What you have to do
Pictures excluded, copy all of the data below exactly.

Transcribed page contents
[Start of Attachment]

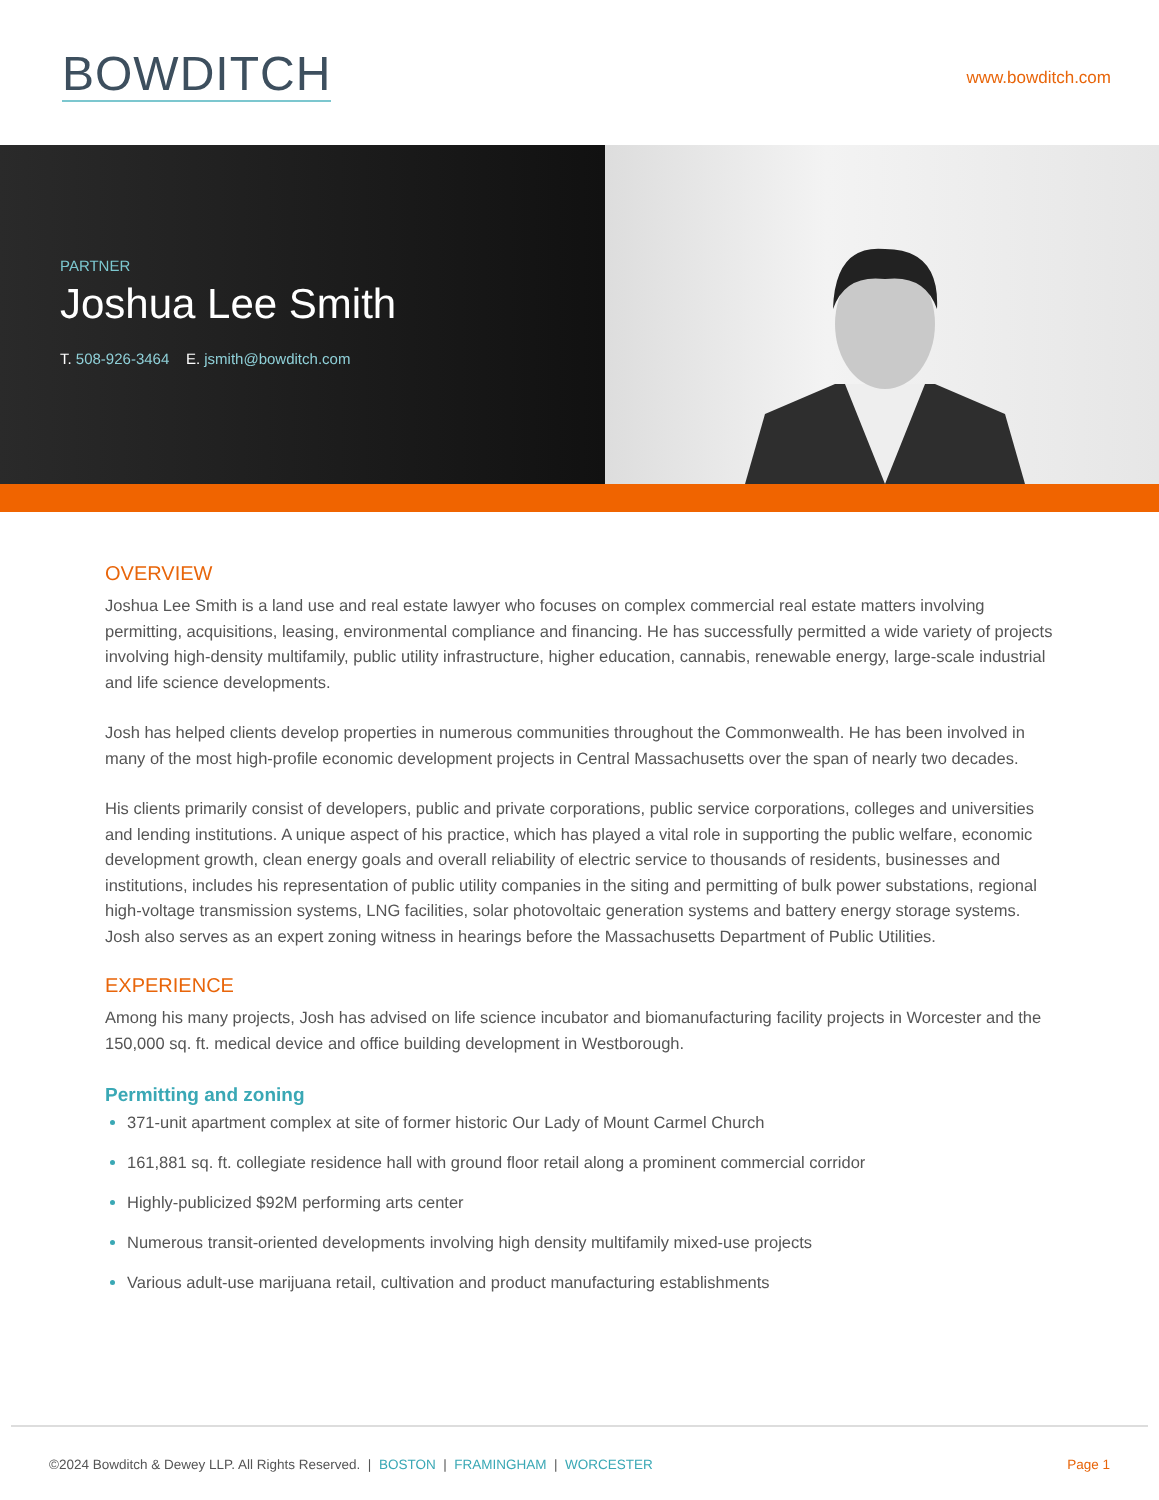BOWDITCH
www.bowditch.com
PARTNER
Joshua Lee Smith
T. 508-926-3464 E. jsmith@bowditch.com
OVERVIEW
Joshua Lee Smith is a land use and real estate lawyer who focuses on complex commercial real estate matters involving permitting, acquisitions, leasing, environmental compliance and financing. He has successfully permitted a wide variety of projects involving high-density multifamily, public utility infrastructure, higher education, cannabis, renewable energy, large-scale industrial and life science developments.
Josh has helped clients develop properties in numerous communities throughout the Commonwealth. He has been involved in many of the most high-profile economic development projects in Central Massachusetts over the span of nearly two decades.
His clients primarily consist of developers, public and private corporations, public service corporations, colleges and universities and lending institutions. A unique aspect of his practice, which has played a vital role in supporting the public welfare, economic development growth, clean energy goals and overall reliability of electric service to thousands of residents, businesses and institutions, includes his representation of public utility companies in the siting and permitting of bulk power substations, regional high-voltage transmission systems, LNG facilities, solar photovoltaic generation systems and battery energy storage systems. Josh also serves as an expert zoning witness in hearings before the Massachusetts Department of Public Utilities.
EXPERIENCE
Among his many projects, Josh has advised on life science incubator and biomanufacturing facility projects in Worcester and the 150,000 sq. ft. medical device and office building development in Westborough.
Permitting and zoning
371-unit apartment complex at site of former historic Our Lady of Mount Carmel Church
161,881 sq. ft. collegiate residence hall with ground floor retail along a prominent commercial corridor
Highly-publicized $92M performing arts center
Numerous transit-oriented developments involving high density multifamily mixed-use projects
Various adult-use marijuana retail, cultivation and product manufacturing establishments
©2024 Bowditch & Dewey LLP. All Rights Reserved. | BOSTON | FRAMINGHAM | WORCESTER
Page 1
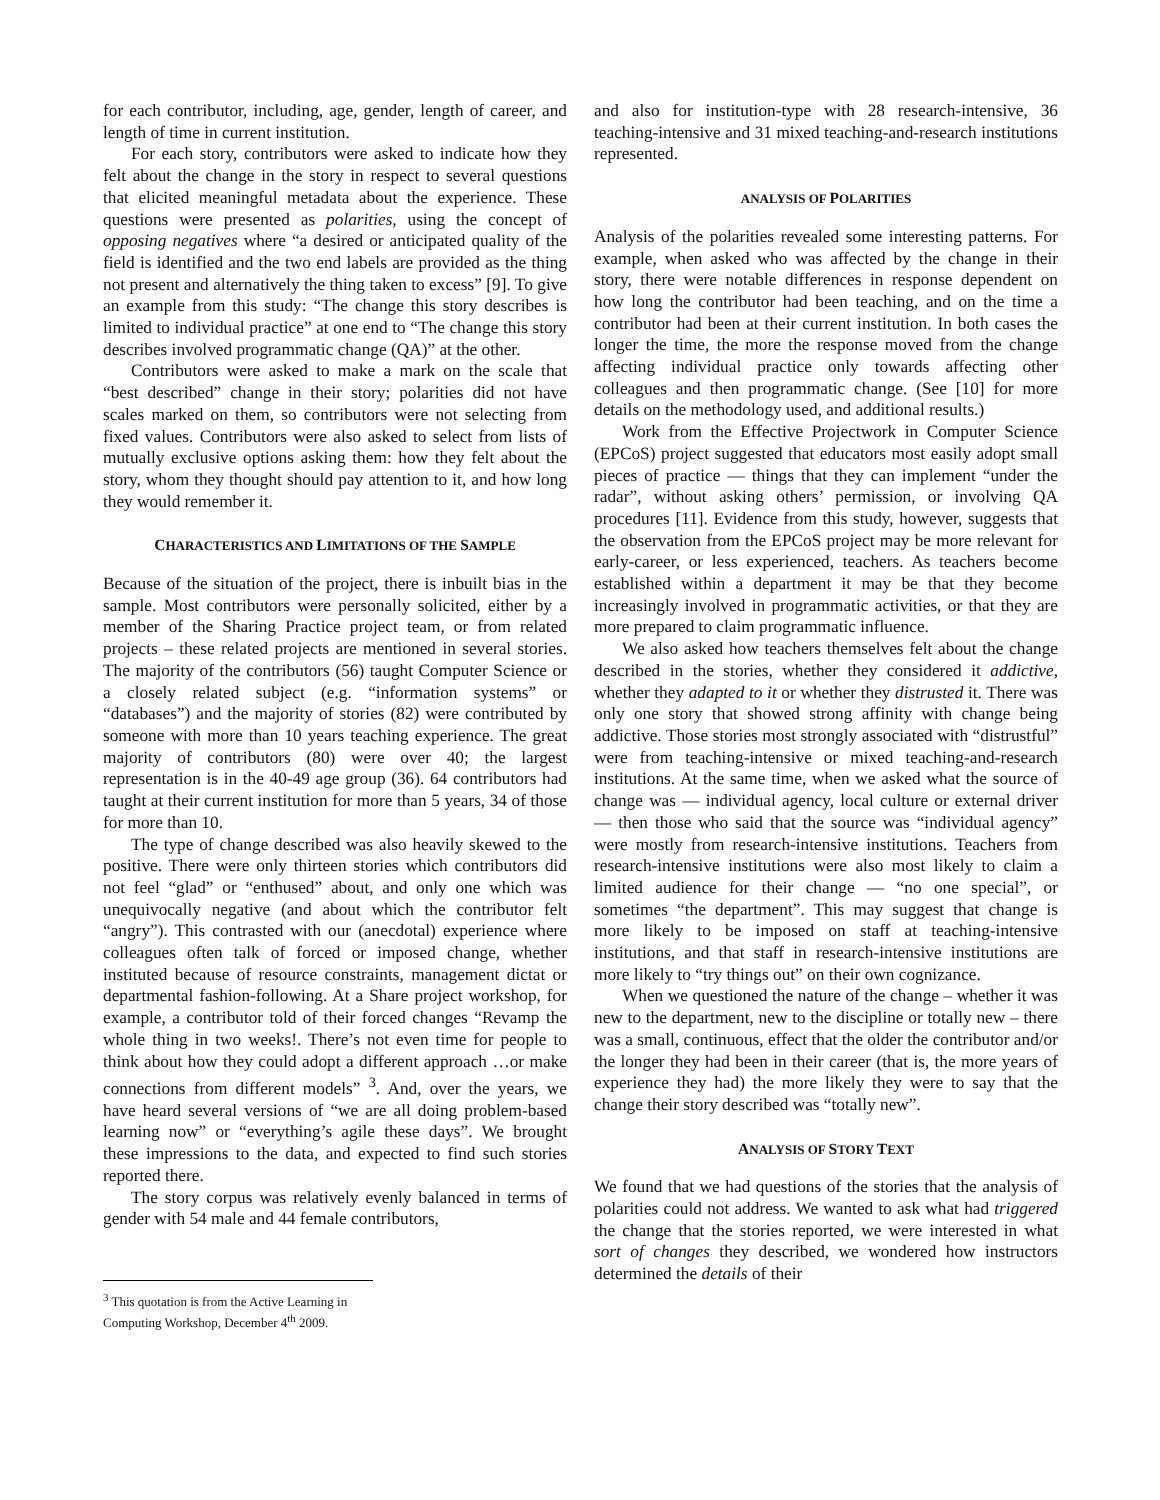for each contributor, including, age, gender, length of career, and length of time in current institution.
For each story, contributors were asked to indicate how they felt about the change in the story in respect to several questions that elicited meaningful metadata about the experience. These questions were presented as polarities, using the concept of opposing negatives where “a desired or anticipated quality of the field is identified and the two end labels are provided as the thing not present and alternatively the thing taken to excess” [9]. To give an example from this study: “The change this story describes is limited to individual practice” at one end to “The change this story describes involved programmatic change (QA)” at the other.
Contributors were asked to make a mark on the scale that “best described” change in their story; polarities did not have scales marked on them, so contributors were not selecting from fixed values. Contributors were also asked to select from lists of mutually exclusive options asking them: how they felt about the story, whom they thought should pay attention to it, and how long they would remember it.
CHARACTERISTICS AND LIMITATIONS OF THE SAMPLE
Because of the situation of the project, there is inbuilt bias in the sample. Most contributors were personally solicited, either by a member of the Sharing Practice project team, or from related projects – these related projects are mentioned in several stories. The majority of the contributors (56) taught Computer Science or a closely related subject (e.g. “information systems” or “databases”) and the majority of stories (82) were contributed by someone with more than 10 years teaching experience. The great majority of contributors (80) were over 40; the largest representation is in the 40-49 age group (36). 64 contributors had taught at their current institution for more than 5 years, 34 of those for more than 10.
The type of change described was also heavily skewed to the positive. There were only thirteen stories which contributors did not feel “glad” or “enthused” about, and only one which was unequivocally negative (and about which the contributor felt “angry”). This contrasted with our (anecdotal) experience where colleagues often talk of forced or imposed change, whether instituted because of resource constraints, management dictat or departmental fashion-following. At a Share project workshop, for example, a contributor told of their forced changes “Revamp the whole thing in two weeks!. There’s not even time for people to think about how they could adopt a different approach …or make connections from different models” <sup>3</sup>. And, over the years, we have heard several versions of “we are all doing problem-based learning now” or “everything’s agile these days”. We brought these impressions to the data, and expected to find such stories reported there.
The story corpus was relatively evenly balanced in terms of gender with 54 male and 44 female contributors,
<sup>3</sup> This quotation is from the Active Learning in Computing Workshop, December 4<sup>th</sup> 2009.
and also for institution-type with 28 research-intensive, 36 teaching-intensive and 31 mixed teaching-and-research institutions represented.
ANALYSIS OF POLARITIES
Analysis of the polarities revealed some interesting patterns. For example, when asked who was affected by the change in their story, there were notable differences in response dependent on how long the contributor had been teaching, and on the time a contributor had been at their current institution. In both cases the longer the time, the more the response moved from the change affecting individual practice only towards affecting other colleagues and then programmatic change. (See [10] for more details on the methodology used, and additional results.)
Work from the Effective Projectwork in Computer Science (EPCoS) project suggested that educators most easily adopt small pieces of practice — things that they can implement “under the radar”, without asking others’ permission, or involving QA procedures [11]. Evidence from this study, however, suggests that the observation from the EPCoS project may be more relevant for early-career, or less experienced, teachers. As teachers become established within a department it may be that they become increasingly involved in programmatic activities, or that they are more prepared to claim programmatic influence.
We also asked how teachers themselves felt about the change described in the stories, whether they considered it addictive, whether they adapted to it or whether they distrusted it. There was only one story that showed strong affinity with change being addictive. Those stories most strongly associated with “distrustful” were from teaching-intensive or mixed teaching-and-research institutions. At the same time, when we asked what the source of change was — individual agency, local culture or external driver — then those who said that the source was “individual agency” were mostly from research-intensive institutions. Teachers from research-intensive institutions were also most likely to claim a limited audience for their change — “no one special”, or sometimes “the department”. This may suggest that change is more likely to be imposed on staff at teaching-intensive institutions, and that staff in research-intensive institutions are more likely to “try things out” on their own cognizance.
When we questioned the nature of the change – whether it was new to the department, new to the discipline or totally new – there was a small, continuous, effect that the older the contributor and/or the longer they had been in their career (that is, the more years of experience they had) the more likely they were to say that the change their story described was “totally new”.
ANALYSIS OF STORY TEXT
We found that we had questions of the stories that the analysis of polarities could not address. We wanted to ask what had triggered the change that the stories reported, we were interested in what sort of changes they described, we wondered how instructors determined the details of their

[End of Attachment]

Response to this exercise
BOWDITCH
www.bowditch.com
PARTNER
Joshua Lee Smith
T. 508-926-3464 E. jsmith@bowditch.com
OVERVIEW
Joshua Lee Smith is a land use and real estate lawyer who focuses on complex commercial real estate matters involving permitting, acquisitions, leasing, environmental compliance and financing. He has successfully permitted a wide variety of projects involving high-density multifamily, public utility infrastructure, higher education, cannabis, renewable energy, large-scale industrial and life science developments.
Josh has helped clients develop properties in numerous communities throughout the Commonwealth. He has been involved in many of the most high-profile economic development projects in Central Massachusetts over the span of nearly two decades.
His clients primarily consist of developers, public and private corporations, public service corporations, colleges and universities and lending institutions. A unique aspect of his practice, which has played a vital role in supporting the public welfare, economic development growth, clean energy goals and overall reliability of electric service to thousands of residents, businesses and institutions, includes his representation of public utility companies in the siting and permitting of bulk power substations, regional high-voltage transmission systems, LNG facilities, solar photovoltaic generation systems and battery energy storage systems. Josh also serves as an expert zoning witness in hearings before the Massachusetts Department of Public Utilities.
EXPERIENCE
Among his many projects, Josh has advised on life science incubator and biomanufacturing facility projects in Worcester and the 150,000 sq. ft. medical device and office building development in Westborough.
Permitting and zoning
371-unit apartment complex at site of former historic Our Lady of Mount Carmel Church
161,881 sq. ft. collegiate residence hall with ground floor retail along a prominent commercial corridor
Highly-publicized $92M performing arts center
Numerous transit-oriented developments involving high density multifamily mixed-use projects
Various adult-use marijuana retail, cultivation and product manufacturing establishments
©2024 Bowditch & Dewey LLP. All Rights Reserved. | BOSTON | FRAMINGHAM | WORCESTER
Page 1
for each contributor, including, age, gender, length of career, and length of time in current institution.
For each story, contributors were asked to indicate how they felt about the change in the story in respect to several questions that elicited meaningful metadata about the experience. These questions were presented as polarities, using the concept of opposing negatives where “a desired or anticipated quality of the field is identified and the two end labels are provided as the thing not present and alternatively the thing taken to excess” [9]. To give an example from this study: “The change this story describes is limited to individual practice” at one end to “The change this story describes involved programmatic change (QA)” at the other.
Contributors were asked to make a mark on the scale that “best described” change in their story; polarities did not have scales marked on them, so contributors were not selecting from fixed values. Contributors were also asked to select from lists of mutually exclusive options asking them: how they felt about the story, whom they thought should pay attention to it, and how long they would remember it.
CHARACTERISTICS AND LIMITATIONS OF THE SAMPLE
Because of the situation of the project, there is inbuilt bias in the sample. Most contributors were personally solicited, either by a member of the Sharing Practice project team, or from related projects – these related projects are mentioned in several stories. The majority of the contributors (56) taught Computer Science or a closely related subject (e.g. “information systems” or “databases”) and the majority of stories (82) were contributed by someone with more than 10 years teaching experience. The great majority of contributors (80) were over 40; the largest representation is in the 40-49 age group (36). 64 contributors had taught at their current institution for more than 5 years, 34 of those for more than 10.
The type of change described was also heavily skewed to the positive. There were only thirteen stories which contributors did not feel “glad” or “enthused” about, and only one which was unequivocally negative (and about which the contributor felt “angry”). This contrasted with our (anecdotal) experience where colleagues often talk of forced or imposed change, whether instituted because of resource constraints, management dictat or departmental fashion-following. At a Share project workshop, for example, a contributor told of their forced changes “Revamp the whole thing in two weeks!. There’s not even time for people to think about how they could adopt a different approach …or make connections from different models” <sup>3</sup>. And, over the years, we have heard several versions of “we are all doing problem-based learning now” or “everything’s agile these days”. We brought these impressions to the data, and expected to find such stories reported there.
The story corpus was relatively evenly balanced in terms of gender with 54 male and 44 female contributors,
<sup>3</sup> This quotation is from the Active Learning in Computing Workshop, December 4<sup>th</sup> 2009.
and also for institution-type with 28 research-intensive, 36 teaching-intensive and 31 mixed teaching-and-research institutions represented.
ANALYSIS OF POLARITIES
Analysis of the polarities revealed some interesting patterns. For example, when asked who was affected by the change in their story, there were notable differences in response dependent on how long the contributor had been teaching, and on the time a contributor had been at their current institution. In both cases the longer the time, the more the response moved from the change affecting individual practice only towards affecting other colleagues and then programmatic change. (See [10] for more details on the methodology used, and additional results.)
Work from the Effective Projectwork in Computer Science (EPCoS) project suggested that educators most easily adopt small pieces of practice — things that they can implement “under the radar”, without asking others’ permission, or involving QA procedures [11]. Evidence from this study, however, suggests that the observation from the EPCoS project may be more relevant for early-career, or less experienced, teachers. As teachers become established within a department it may be that they become increasingly involved in programmatic activities, or that they are more prepared to claim programmatic influence.
We also asked how teachers themselves felt about the change described in the stories, whether they considered it addictive, whether they adapted to it or whether they distrusted it. There was only one story that showed strong affinity with change being addictive. Those stories most strongly associated with “distrustful” were from teaching-intensive or mixed teaching-and-research institutions. At the same time, when we asked what the source of change was — individual agency, local culture or external driver — then those who said that the source was “individual agency” were mostly from research-intensive institutions. Teachers from research-intensive institutions were also most likely to claim a limited audience for their change — “no one special”, or sometimes “the department”. This may suggest that change is more likely to be imposed on staff at teaching-intensive institutions, and that staff in research-intensive institutions are more likely to “try things out” on their own cognizance.
When we questioned the nature of the change – whether it was new to the department, new to the discipline or totally new – there was a small, continuous, effect that the older the contributor and/or the longer they had been in their career (that is, the more years of experience they had) the more likely they were to say that the change their story described was “totally new”.
ANALYSIS OF STORY TEXT
We found that we had questions of the stories that the analysis of polarities could not address. We wanted to ask what had triggered the change that the stories reported, we were interested in what sort of changes they described, we wondered how instructors determined the details of their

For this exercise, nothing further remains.